No Rulebook: The Mother-in-Law and Daughter-in-Law Dynamic
One reason these relationships can be tricky is that there’s no clear rulebook. How close should couples live to their in-laws? How often should they meet? What responsibilities do they share in each other’s lives? It’s all pretty unclear.
Gretchen Perry, professor at New Zealand’s University of Canterbury and co-author of In-Law Relationships in Evolutionary Perspective: The Good, the Bad, and the Ugly, shared her insights. She pointed out that expectations vary widely. While people might have conflicts with their own families, she says, “they’re more likely to agree and share common interests,” whereas with in-laws, “there’s less overlap in shared concerns.”

Why Tensions Flare Between Women
The historical roots of heterosexual family structures partly explain the tension between mothers-in-law and daughters-in-law.
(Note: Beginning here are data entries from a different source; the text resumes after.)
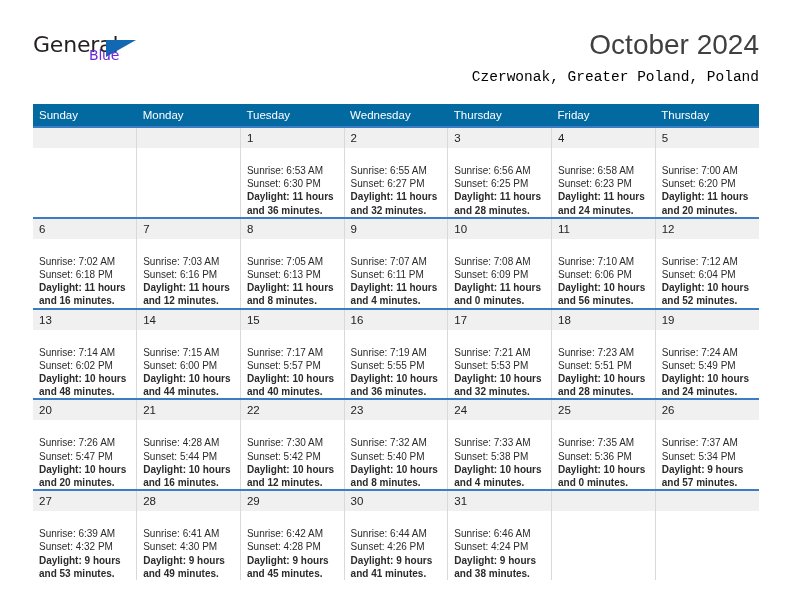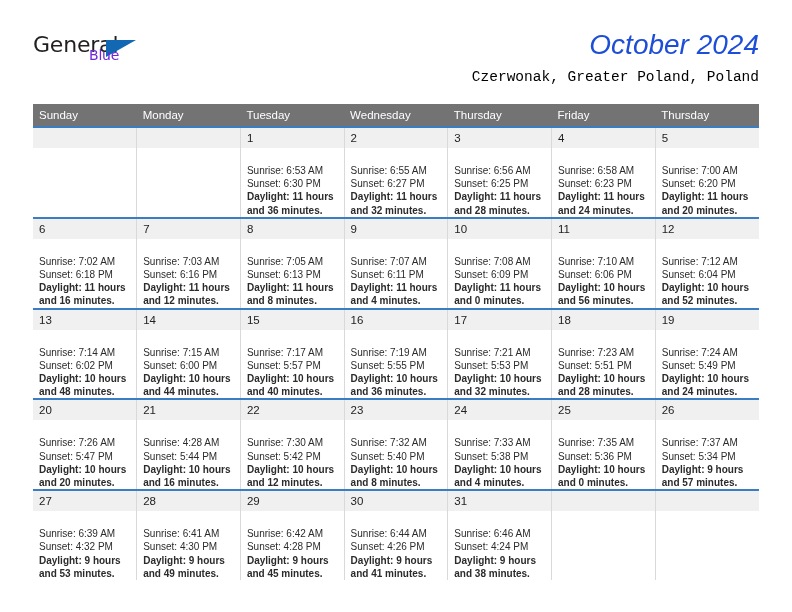"October 2024" .month-title { color: #1d4ed8 -> #404040; font-style: italic -> none }
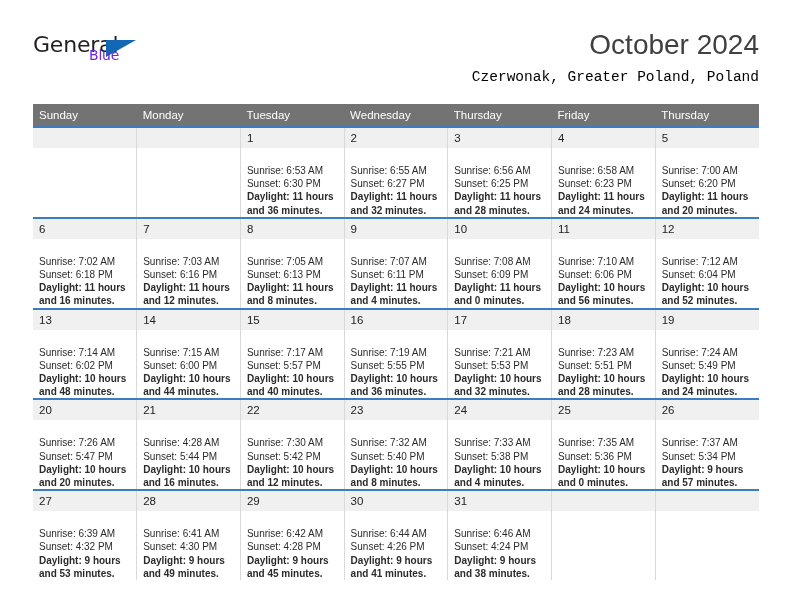"Sunday" .calendar th { background: #737373 -> #0369a1 }
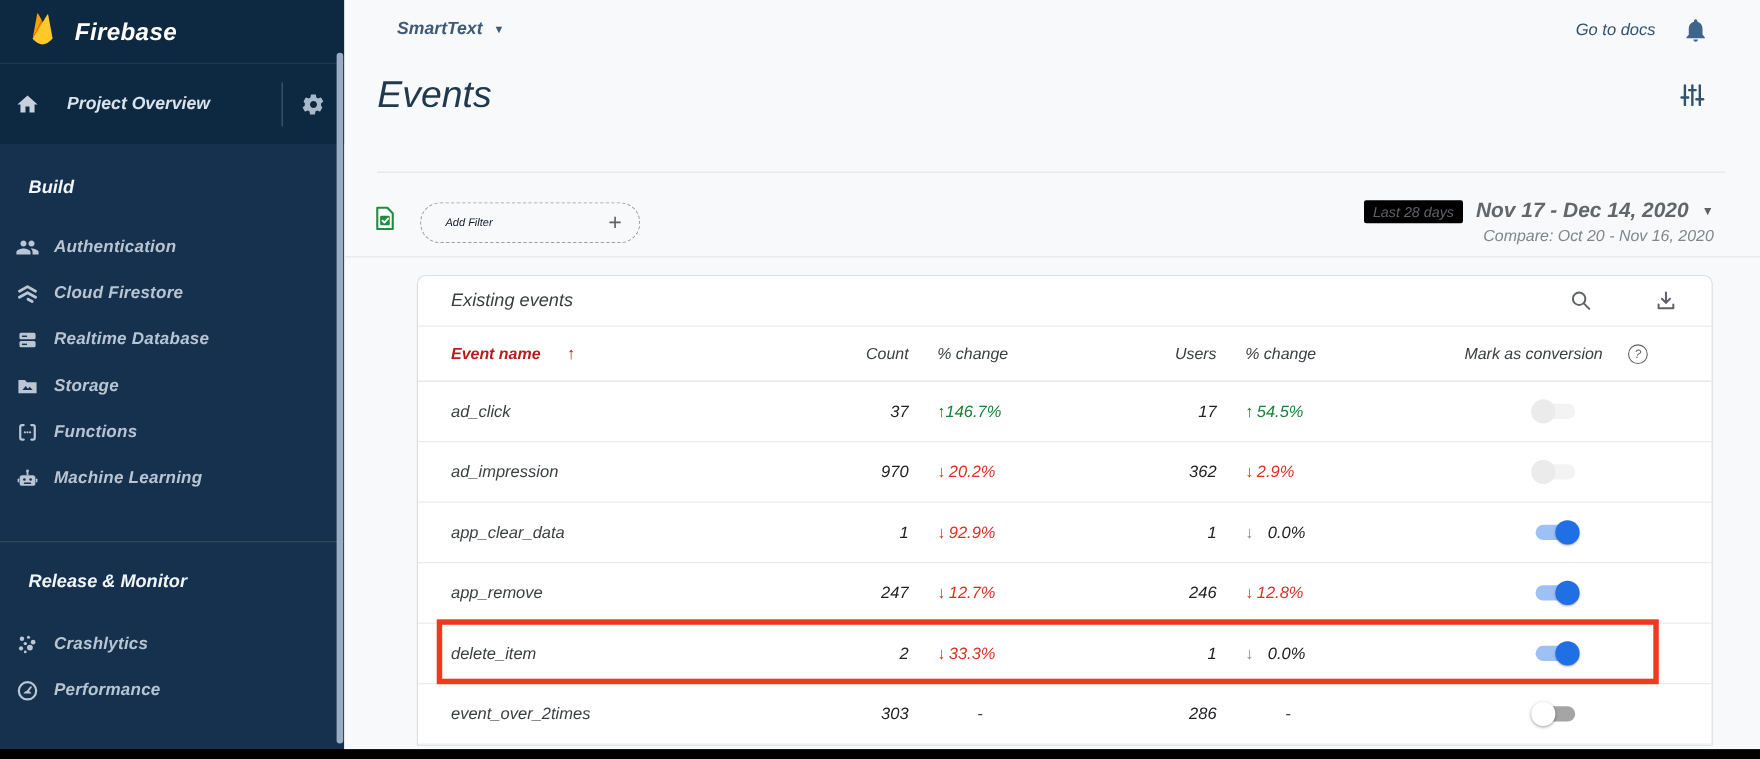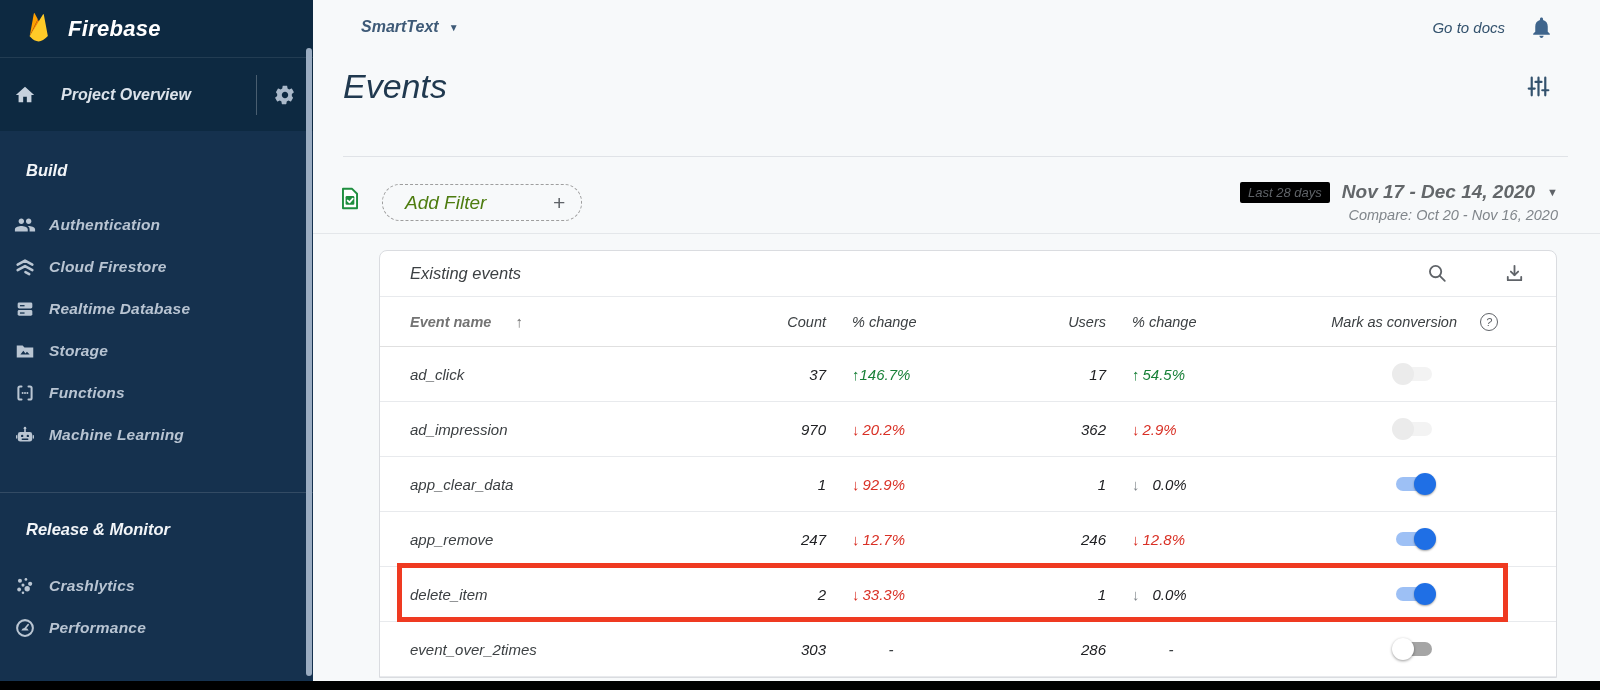"Add Filter" .add-filter .t { color: #4d7c0f -> #0f172a; font-size: 19px -> 10px }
This background lays the foundation for the classic “interfering mother-in-law” stereotype. In some patrilineal societies, parents choose who their child marries, and after marriage, the daughter-in-law moves in with her husband’s family.
As the household’s leading woman, the mother controls the domestic sphere and holds higher social status and decision-making power over the daughter-in-law. “This creates an uncertain environment because the new wife is separated from her birth family and those who might protect her better,” Perry explains. “Depending on the circumstances, it can be a difficult, controlling setting with lots of conflict.” Experts say this partly fuels the ever-present trope of the meddling mother-in-law.
Today, this lifestyle is much less common. Still, statistics support the belief that women are more likely to clash with their mothers-in-law than men are with their fathers-in-law.
One factor deepening tensions between women is child-rearing, which disproportionately impacts women and can intensify existing conflicts.
A Finnish study found that parents were more likely than childless couples to report conflicts with their own parents—and also more likely to report individual conflicts with their mothers- and fathers-in-law. Many young adults noticed that conflicts with their mothers-in-law increased after their first child was born. They felt that the shared interest in grandchildren gave grandparents a new reason to “influence and interfere in the lives of other family members.”